In practice, the authors use a slightly more complex piece of code, and they also modify the vanilla pytorch transformer code. Some of the modifications are:

  1. The backbone learning rate is 10 times smaller than transformer learning rate. This helps with stability, and with the fact that the backbone is already trained, so it is just fine tuning at this point.
  2. The authors use a 3 layer MLP for the bounding box head, instead of single FFN.
  3. Instead of using learned positional encoding for the transformer encoder, the authors opt for 2D sinusoidal encoding.
  4. The positional encodings of the transformer encoder are added at each encoder layer, instead of just the first one.
  5. The object queries (positional encodings of the transformer decoder) are also added at each decoder layer.
  6. The authors introduce an auxiliary loss, which is basically the same Hungarian loss we talked about before, but applied to all the intermediate decoder layers. This essentially allows the model to train each decoder layer on the same object detection task, and the authors noticed that the accuracy increased as a functions of the layer depth (the last decoder layer has the best performance, and the first has the worst). Note that when using the auxiliary loss, all decoder layers use the same FFN modules, and they also share a layer-norm to normalize the inputs before the FFNs, after each decoder layer.

Object Queries

It’s time to turn our attention to the object queries. Simply put, object queries are nothing more than “learned positional encoding” that we use as input to the transformer decoder.

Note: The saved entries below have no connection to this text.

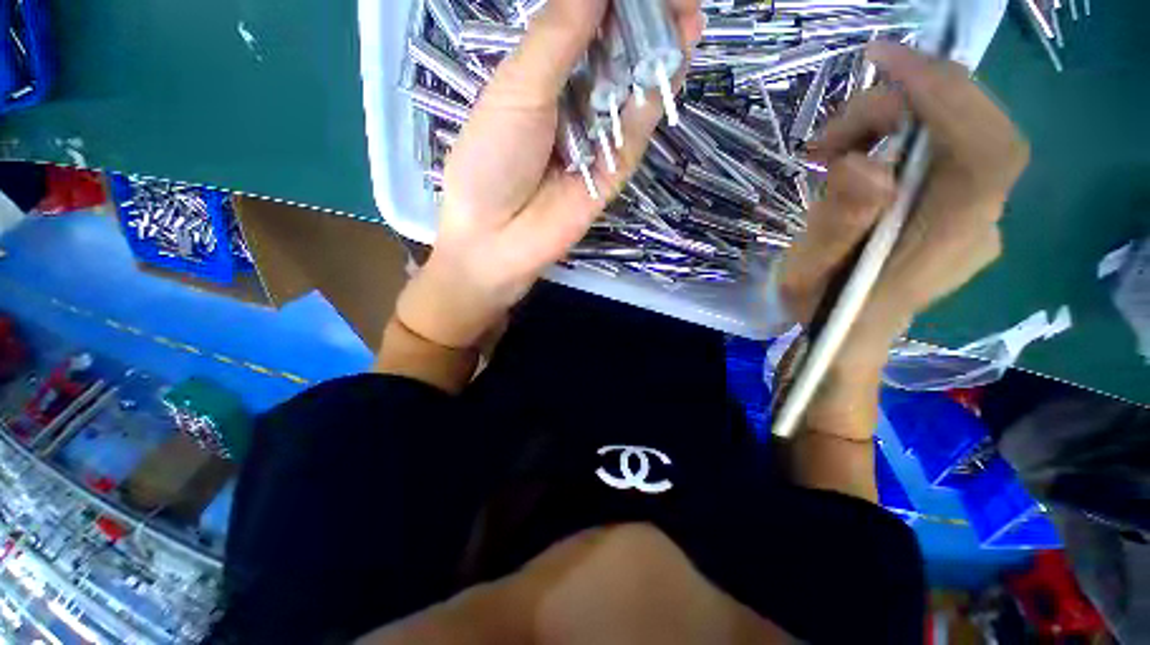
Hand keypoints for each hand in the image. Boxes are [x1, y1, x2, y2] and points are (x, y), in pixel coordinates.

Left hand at [397, 0, 704, 349]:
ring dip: (661, 51)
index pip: (586, 25)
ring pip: (635, 87)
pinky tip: (674, 62)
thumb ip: (556, 38)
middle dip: (647, 21)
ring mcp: (599, 138)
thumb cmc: (492, 162)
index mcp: (544, 77)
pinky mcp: (614, 169)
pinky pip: (637, 128)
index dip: (615, 2)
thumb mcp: (516, 91)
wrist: (498, 237)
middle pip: (618, 53)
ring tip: (688, 17)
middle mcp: (575, 103)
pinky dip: (654, 97)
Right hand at [780, 42, 1029, 370]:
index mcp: (945, 245)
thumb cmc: (823, 312)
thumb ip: (836, 226)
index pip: (984, 150)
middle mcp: (980, 222)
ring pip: (957, 134)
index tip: (884, 62)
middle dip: (899, 108)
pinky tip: (861, 154)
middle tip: (828, 137)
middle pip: (970, 130)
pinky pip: (948, 150)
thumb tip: (867, 164)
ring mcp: (978, 215)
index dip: (945, 94)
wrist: (848, 335)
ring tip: (832, 150)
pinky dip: (904, 134)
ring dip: (893, 123)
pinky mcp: (964, 209)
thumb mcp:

However, they play a very important role for the object detection task.

As it turns out, each object query “specializes” in identifying objects at specific parts of the input image, and/or specific object shapes (e.g., tall objects, or wide objects). An example of this can be seen in Fig. 4 below. That’s also the reason why the authors use 100 object queries even though on average there’s only 7 (for COCO), and at worst there’s 63 (again for COCO).
Potentially, this is one of the ways the model manages to solve the object detection task end-to-end, without any hand-designed priors, or heuristics (dropping near duplicates, using anchors, etc.).

figure4 Figure 4: Visualization of all box predictions on all images from COCO 2017 validation set for 20 out of total N = 100 prediction slots in DETR decoder. Each point represents the center coordinate of a predicted box (the coordinates are normalized by the image size, so everything lies on a 1x1 grid). Green points corresponds to small boxes, red to large horizontal boxes and blue to large vertical boxes. Source: the original paper.

Conclusion

The authors did a fantastic job with this paper. Their motivation to streamline the object detection task, by dropping all hand-designed heuristics, and prior knowledge, lead to a very interesting architecture, that can yield very strong results.

However, not everything is perfect with this architecture.
One of the issues with it is that it takes really long to train. Specifically, their best model took 500 epochs (where an epoch is a pass through all the training set once). This is because the attention maps start out uniform, and it takes really long until they become sparse and the transformer can actually learn where it needs to “look” at.
Another issue with DETR is that it performs poorly on smaller objects, even though it does very good on larger objects. This is because it uses a feature map extracted from ResNet that has much smaller resolution than that of the input image (width and height are reduced by a factor of 32).
A solution to these two problems is proposed in recent work that you can find here

There’s still plenty of material in the original paper that we didn’t cover, such as the model’s performance, extension of DETR for panoptic segmentation, etc. Thus, I would like to urge the readers to take some time to read the original paper.